Fit Tip: Why You Can't Always Beat Yesterday
You see these two words in memes on social media, printed on the back of t-shirts and layered over sports images on motivational posters:
“Beat Yesterday.”
Sounds great, right? When it comes to your goals, especially your fitness goals, do a little more today than you did the day before. Never stop improving. Do a little better every day.
Lose a little more weight. Lift a little more weight. If you are tracking steps and walked 10,100 yesterday, do at least 10,101 today, if not more. Torched 299 calories on your BowFlex MAX on Monday? Better break that 300 mark on Tuesday.
Now while it sounds super-motivating, and I’m all about motivation, it’s completely unrealistic. In fact, it’s impossible. Believing that you can and should improve every single day is a prime example of faulty goal-setting. It’s one of the reasons people ultimately give up on their goals as well. They fail to see constant, daily improvement - They believe that they’ve failed, and they quit.
Progress in fitness is not linear. For anyone. It doesn’t matter how fit you are or how motivated you are, you simply cannot better yesterday every single day. Exercise science says so.
You will have good days and you will have bad days. Oftentimes you won’t have the faintest idea why. Sometimes the weight you’re used to lifting just seems heavier, for no reason. That three-mile run you normally do with relative ease in thirty minutes? There will be those days when your legs feel like lead, your heart rate is through the roof and it takes all you have just to finish in 35 minutes.
It happens. To everyone.
Because the truth is you can’t always beat yesterday. Sometimes it’s because of the heat, the cold, what you ate, what you didn’t eat, your job, your family.

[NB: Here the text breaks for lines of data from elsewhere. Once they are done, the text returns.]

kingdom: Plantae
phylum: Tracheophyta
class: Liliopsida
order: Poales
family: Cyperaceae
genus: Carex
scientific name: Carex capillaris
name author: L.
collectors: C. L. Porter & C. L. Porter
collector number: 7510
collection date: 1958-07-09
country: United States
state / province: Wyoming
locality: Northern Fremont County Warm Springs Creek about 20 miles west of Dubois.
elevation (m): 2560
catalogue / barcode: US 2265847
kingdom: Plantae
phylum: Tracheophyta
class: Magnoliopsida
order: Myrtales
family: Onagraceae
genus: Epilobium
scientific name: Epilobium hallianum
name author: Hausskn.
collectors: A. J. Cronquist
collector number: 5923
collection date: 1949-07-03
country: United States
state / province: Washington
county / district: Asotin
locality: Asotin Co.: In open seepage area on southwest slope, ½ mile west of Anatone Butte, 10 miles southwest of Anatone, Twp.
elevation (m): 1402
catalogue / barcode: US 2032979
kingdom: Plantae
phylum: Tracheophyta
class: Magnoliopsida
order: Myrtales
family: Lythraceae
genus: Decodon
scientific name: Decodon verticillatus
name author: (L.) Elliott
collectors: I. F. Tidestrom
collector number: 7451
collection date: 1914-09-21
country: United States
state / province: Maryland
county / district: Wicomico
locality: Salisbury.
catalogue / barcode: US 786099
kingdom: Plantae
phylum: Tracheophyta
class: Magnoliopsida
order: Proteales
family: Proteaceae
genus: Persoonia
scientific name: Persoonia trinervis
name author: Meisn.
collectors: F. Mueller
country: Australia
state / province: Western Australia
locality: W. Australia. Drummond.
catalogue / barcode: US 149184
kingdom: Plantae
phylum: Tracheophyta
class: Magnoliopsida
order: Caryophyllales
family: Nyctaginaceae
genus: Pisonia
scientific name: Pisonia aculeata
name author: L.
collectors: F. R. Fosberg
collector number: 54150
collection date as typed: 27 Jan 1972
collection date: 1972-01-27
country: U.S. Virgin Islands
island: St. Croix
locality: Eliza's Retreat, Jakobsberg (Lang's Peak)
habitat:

You won’t always hit your daily step goal, much less exceed it. It happens. There is no perfect. If weight loss is your goal, there will be those days when you believe you have lost a pound but the scale says the exact opposite.
The “secret” is to accept and that there will be peaks and valleys to your progress. That is not failure, that is life. You stick to your plan and keep moving forward even though the scale, your fitness tracker or the weight on the bar might not show improvement every single day.
Success lies not in always beating yesterday, but by showing up and never giving up.